Schlechter Schlaf, Hitzewallungen, 3-Uhr-Aufwachen: was die TCM dazu sagt
- Julia Schoenbacher
- 2. Juni
- 2 Min. Lesezeit
Aktualisiert: vor 7 Tagen
Ich kenne das Aufwachen zwischen ein und drei Uhr morgens inzwischen gut. Nicht weil ich ein schlechter Schläfer bin, sondern weil mein Körper in dieser Phase seines Lebens beginnt, andere Sprachen zu sprechen.
Hitze die von innen kommt. Nachtschweiß. Dieses merkwürdige Nervenjucken am Rücken kurz bevor die Hitzewelle kommt, als würde die Haut von innen kribbeln. Aufwachen, Decke wegwerfen, zehn Minuten später frieren.
Willkommen in der Perimenopause. Oder wie die TCM sagen würde: willkommen im großen Yin-Mangel.
Warum ausgerechnet zwischen ein und drei Uhr
In der TCM gibt es die sogenannte Organuhr: jedes Organ hat eine Hauptaktivitätszeit. Zwischen 23 und 1 Uhr ist die Gallenblase aktiv, zwischen 1 und 3 Uhr die Leber. Wer regelmäßig in diesem Zeitfenster aufwacht, bekommt einen Hinweis: die Leber ist unruhig. Zu viel Hitze, zu wenig Blut, zu wenig Kühlung. Der Körper kommt nicht zur Ruhe weil die Leber nicht zur Ruhe kommt.

Was dahinter steckt: TCM-Sicht
In der Perimenopause verändert sich das hormonelle Gleichgewicht grundlegend. In der TCM-Betrachtung bedeutet das vor allem: das Nieren-Yin nimmt ab. Yin ist das Kühlende, Nährende, Befeuchtende im Körper. Wenn das Nieren-Yin abnimmt, hat die Leber nicht genug Grundlage, sich zu regenerieren. Das Leber-Blut wird schwächer, die Leber-Hitze steigt auf, als Hitze, als Unruhe, als Nachtschweiß.
Die Perimenopause entspricht in der TCM dem Übergang aus der Holz-Phase (Leber und Gallenblase) - sie steht für Planung, Visionskraft, aber auch Starrheit und Stagnation wenn die Energie nicht fließt. Dieser Übergang ist oft begleitet von Leber-Qi-Stagnation die sich in Reizbarkeit, Schlafproblemen und eben dem Aufwachen zeigt.
Der häufigste Fehler
Viele Frauen greifen bei Hitzegefühl instinktiv zu Kälte. Kalte Getränke, Joghurt, Smoothies, Rohkost. Das ist verständlich, aber es befeuert die Symptome. Kälte schwächt die Mitte. Eine geschwächte Mitte kann das Blut nicht mehr aufbauen. Weniger Blut bedeutet weniger Yin. Weniger Yin bedeutet mehr Hitze. Ein Teufelskreis. Die Antwort ist nicht kalt essen, sondern sanft kühlen und nähren.

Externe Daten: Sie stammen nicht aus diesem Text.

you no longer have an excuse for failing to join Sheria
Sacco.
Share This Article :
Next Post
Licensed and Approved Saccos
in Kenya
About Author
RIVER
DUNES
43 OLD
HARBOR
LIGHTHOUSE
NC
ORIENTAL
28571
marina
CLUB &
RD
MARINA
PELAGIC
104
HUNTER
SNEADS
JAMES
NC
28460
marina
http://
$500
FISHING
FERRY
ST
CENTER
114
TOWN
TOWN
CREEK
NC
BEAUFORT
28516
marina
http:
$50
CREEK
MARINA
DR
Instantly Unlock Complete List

Was hilft: sanft kühlen, tief nähren
Lebensmittel mit sanft kühlender Thermik: Mangold · Spinat · Brokkoli · Gurke (gekocht, nicht roh und kalt) · Mungobohnen · Tofu · Ente · Schweinefleisch · Birne
Lebensmittel die Blut aufbauen und Yin nähren: Schwarzer Sesam · Walnüsse · rote Datteln · Goji-Beeren · dunkle Beeren · rote Rüben · Spinat · Eier · schwarze Bohnen · Knochenbrühe
Rote Säfte: schwarze Johannisbeere, roter Holunder, rote Rübe, ein kleines Glas. Aufbauend, nährend, kühlend ohne zu kälten.

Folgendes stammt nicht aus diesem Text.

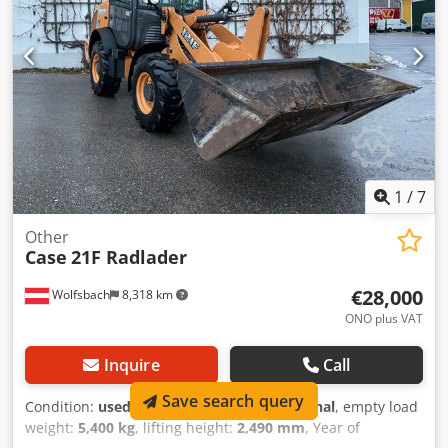
Working width (4.14 m with outriggers) Transport height:
4.37 m The machine has been overhauled and repaired in
our workshop. Report available upon request. Major
inspection performed: All oils and filters replaced,
including 650 liters of hydraulic oil. CASE Germany, March
2026: The engine has 6 new fuel injectors (invoice available
upon request).
1
/
7
Other
Case
21F Radlader
€28,000
Wolfsbach
8,318 km
ONO plus VAT
Inquire
Call
Save search query
Condition:
used
, functionality:
fully functional
, empty load
weight:
5,400 kg
, lifting height:
2,490 mm
, Year of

Was reduziert werden sollte: scharfe Gewürze · Alkohol · Kaffee in großen Mengen · Chips, Cracker, salzige Snacks, sie trocknen aus.
Und die Nächte?
Vor dem Schlafen: kein Bildschirm, keine aufregenden Inhalte, keine schweren Mahlzeiten. Vor 23 Uhr schlafen damit die Leber ihre Arbeit tun kann, denn am besten erholt sie sich im Liegen. Ein kleiner Tee: Chrysantheme, Wolfsbeerfrüchte, rote Datteln, sanft kühlend, nährend, beruhigend für Leber und Herz.
Perimenopause ist kein Defekt
Die Perimenopause ist ein Übergang, und wie jeder Übergang braucht er Aufmerksamkeit, Geduld und die Bereitschaft hinzuhören. Der Körper spricht. Zwischen ein und drei Uhr morgens manchmal besonders laut.